Tool (legal framework) to regulate the reuse and management of vacant public buildings considered as “common goods” through bottom up initiatives.
Mainstreaming
When a vacant building is or starts being used informally by the local community for social, political or cultural purposes and is recognized by the local Naples’s government as a “common good”, a regulation for its “civic use” is elaborated by the local community itself through a participatory process and is adopted by the local government. The regulation defines the rights, duties and responsibilities for using the particular vacant building as common good. The regulation defines i.e. the self-management structures, the involvement process, guarantees of public access and collective use, principles of cooperation and co-management, financial resources for the management of the site, integration of sustainability principles in the management of the site. Based on this regulation, the initiative is officially allowed to use the building complex. This tool is part of the “governance ad hoc” that the city of Naples has been setting up since 2012 to experiment innovative forms of bottom-up management of the urban commons.
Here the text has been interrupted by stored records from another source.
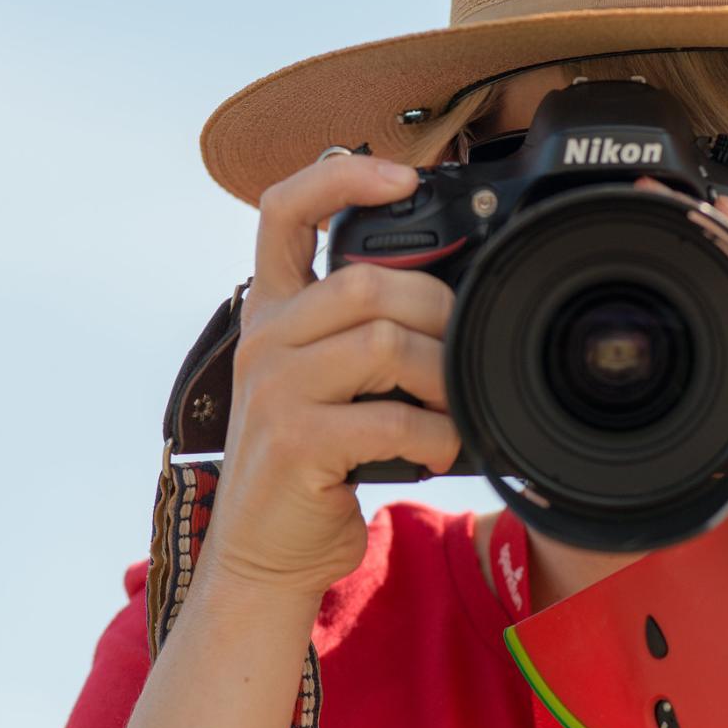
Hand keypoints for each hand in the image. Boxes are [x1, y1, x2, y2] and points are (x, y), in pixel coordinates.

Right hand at [198, 154, 461, 602]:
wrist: (267, 551)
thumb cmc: (315, 459)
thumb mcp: (323, 377)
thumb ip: (359, 329)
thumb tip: (451, 294)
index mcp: (273, 309)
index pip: (285, 209)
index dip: (342, 177)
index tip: (402, 176)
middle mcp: (264, 338)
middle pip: (367, 282)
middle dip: (437, 313)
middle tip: (462, 351)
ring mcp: (273, 388)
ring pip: (384, 342)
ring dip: (442, 375)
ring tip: (455, 405)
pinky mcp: (294, 441)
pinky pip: (390, 417)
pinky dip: (436, 434)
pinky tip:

A pilot regulation was experimented for the bottom-up management of the “ex Asilo Filangieri” and was extended to further 7 building complexes recognized as ‘common goods’ in Naples, all belonging to the historical heritage of the city and occupied in recent years by different citizens’ movements reclaiming space for self-managed socio-cultural activities.
Each regulation should be officially adopted by the local administration and government.
As each building complex, identified by the community as ‘common good’, has specific characteristics, each regulation should be unique and strictly connected to the local context and community it belongs to.
The rules to experiment innovative forms of use and management of a building complex should be defined by the local community developing it through a participatory process.